The book addresses the question of how statistical universals influence language and of why language shows and demonstrates such universal properties. Elucidating upon Harris’s Hypothesis, the author details how linguistic boundaries of words can be gauged and detected by a number that is unrelated to meaning. Acknowledging that the question of “what meaning is” is one of the most difficult ones in human history, the author explains how statistical universals could contribute to the meanings of words.

 

The book has a lot of exciting discussions on offer. Though the book is not expected to attract a wide readership, owing to the peculiarity of the topic, the book has a lot to learn from. The insights and the analyses are given in the book every here and there

 

Language models including the N-Gram models, grammatical models and neural models bring to light the several possibilities that arise when one attempts to bridge the gap between languages and commutations. 

 

Understanding the kind of system that is inherent and relevant to a language is not straightforward. It is somewhat counterintuitive but true that a deeper contemplation of the meaning of language will come by its use. The tricky part of the story is the fact whatever method of analysis we adopt; we are cornered to use the language itself to analyze it. To come out of such a dilemma, we must do something out of the box and think laterally. One instance of such lateral thinking is to externalize. In the words of the author, “One way to break this strong link between the method and its target is to externalize the target, and for this, we can observe aspects of the target that are beyond human control.”

 

Externalization of the language can, in the current times, be achieved in two ways, at least. The first of these is neuroscience, which is credited for being able to analyze the cerebral signals that result from stimuli.
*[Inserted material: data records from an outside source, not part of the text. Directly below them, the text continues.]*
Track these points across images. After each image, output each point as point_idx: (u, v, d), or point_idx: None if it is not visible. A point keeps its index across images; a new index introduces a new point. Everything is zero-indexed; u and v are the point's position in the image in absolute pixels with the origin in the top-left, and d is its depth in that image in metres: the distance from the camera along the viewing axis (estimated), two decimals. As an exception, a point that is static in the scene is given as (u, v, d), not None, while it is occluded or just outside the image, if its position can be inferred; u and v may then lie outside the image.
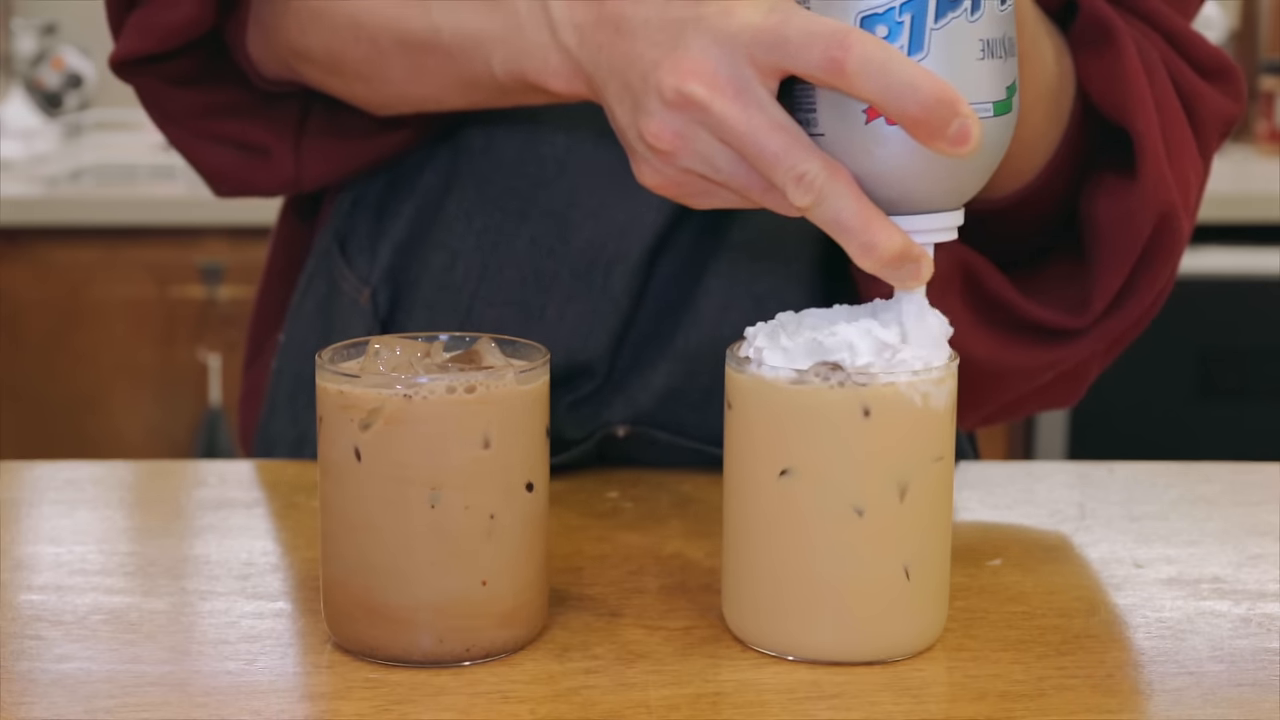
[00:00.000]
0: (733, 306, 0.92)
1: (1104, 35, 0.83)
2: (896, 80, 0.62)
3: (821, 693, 0.65)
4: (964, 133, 0.62)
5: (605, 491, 0.91)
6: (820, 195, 0.64)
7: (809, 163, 0.64)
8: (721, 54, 0.65)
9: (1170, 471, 0.97)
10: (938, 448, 0.68)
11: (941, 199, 0.67)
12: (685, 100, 0.65)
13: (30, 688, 0.66)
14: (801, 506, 0.67)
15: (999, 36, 0.65)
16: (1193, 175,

Since the neural signals of the brain seem to have a lot to tell us about the language and are not directly controlled by the speaker, they can safely be regarded or declared as being external to the system of language. The author way, as per the author, is the quest and search for statistical universals. This is because they are present in all languages and are not a result of our conscious efforts and endeavours.

 

The book is unique in the sense that language is presented being akin to several natural and social systems. The language that poses itself unique in comparison with other systems is not that different from these other systems. The book provides excellent food for thought. It makes the reader think of untrodden paths. It questions a big binary, the binary of language being completely different from natural and social sciences.

 

The book has been published in the “Mathematics in Mind” genre by Springer that needs no introduction when it comes to top-notch and high-class mathematics content. In all, the book is worth every single second that a reader would be spending on reading it, but it calls forth patience, perseverance and stoicism on the part of the reader.

 

The book deserves a more detailed review, but given the paucity of space that is usually available in dailies and the divergence of interests that the readers in them possess, the review has been kept brief and efforts have been made to make it accessible to as many readers as possible.